- Directed by: Douglas Gordon Philippe Parreno
- Starring: Zinedine Zidane
- Cinematography: Darius Khondji
- Music by: Mogwai
- Distributed by: Universal Pictures (through United International Pictures)
- Release date: 2006;
- Running time: 91 minutes
- Country: France
- Language: French

= Zidane: A 21st Century Portrait =

Zidane, A 21st Century Portrait (Zidane, un portrait du 21e siècle) is a 2006 French documentary film focusing on the playing style of the French football player Zinedine Zidane.

==Overview==
The film is a documentary focused purely on Zidane during the Spanish La Liga match played between Real Madrid and Villarreal on 23 April 2005 at the Santiago Bernabéu Stadium and was filmed in real time using 17 synchronized cameras. During the last minutes of the match, Zidane was sent off as a result of a brawl.

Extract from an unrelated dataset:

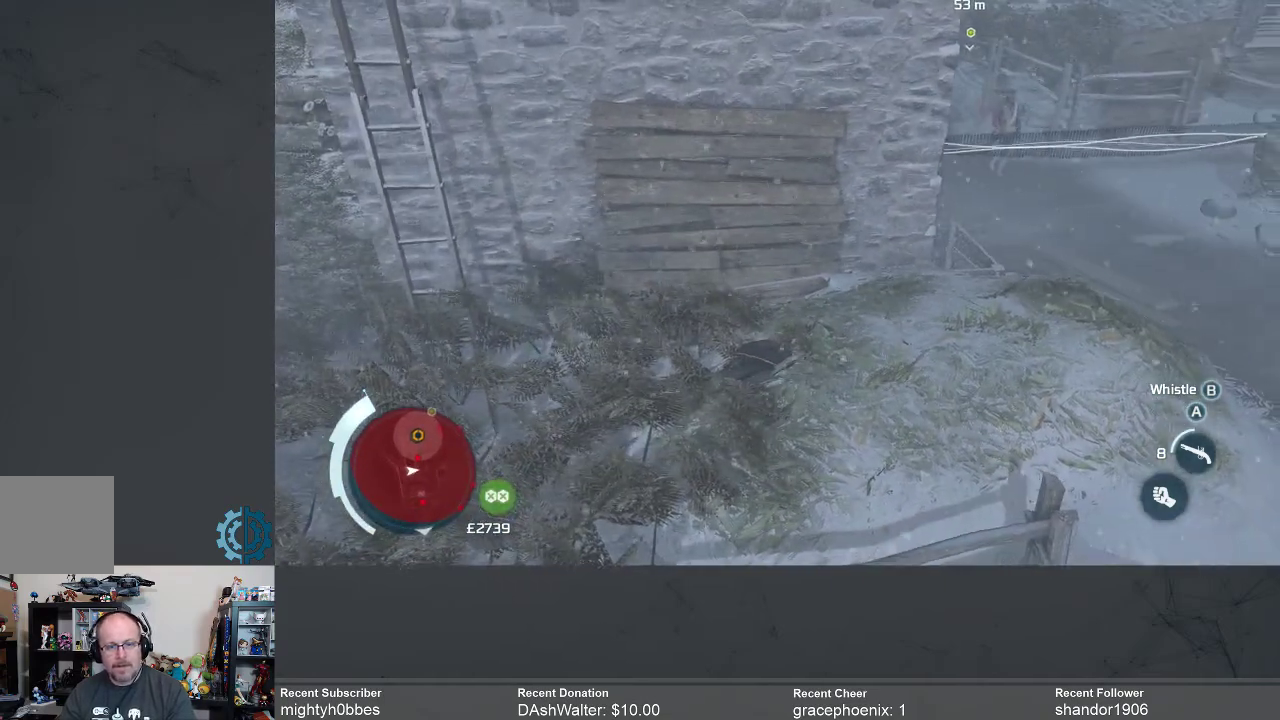
{"buttons": [], "left_stick": "center", "right_stick": "center", "events": [[167, "right_stick", "center"]]}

The film bears a similarity to Football As Never Before (aka "Fußball wie noch nie"), a documentary made in 1970 by acclaimed German filmmaker Hellmuth Costard about Manchester United footballer George Best. In the experimental film Costard used eight 16mm film cameras to follow Best, in real time, for the course of an entire game against Coventry City. These films also inspired Spike Lee's 2009 documentary Kobe Doin' Work.

The film was featured at the 2006 Edinburgh International Film Festival.

==Soundtrack==

Scottish post-rock band Mogwai provided the soundtrack to the film, at the request of Douglas Gordon. After seeing some footage of the film with a remix of "Mogwai Fear Satan" playing in the background, they agreed to do it.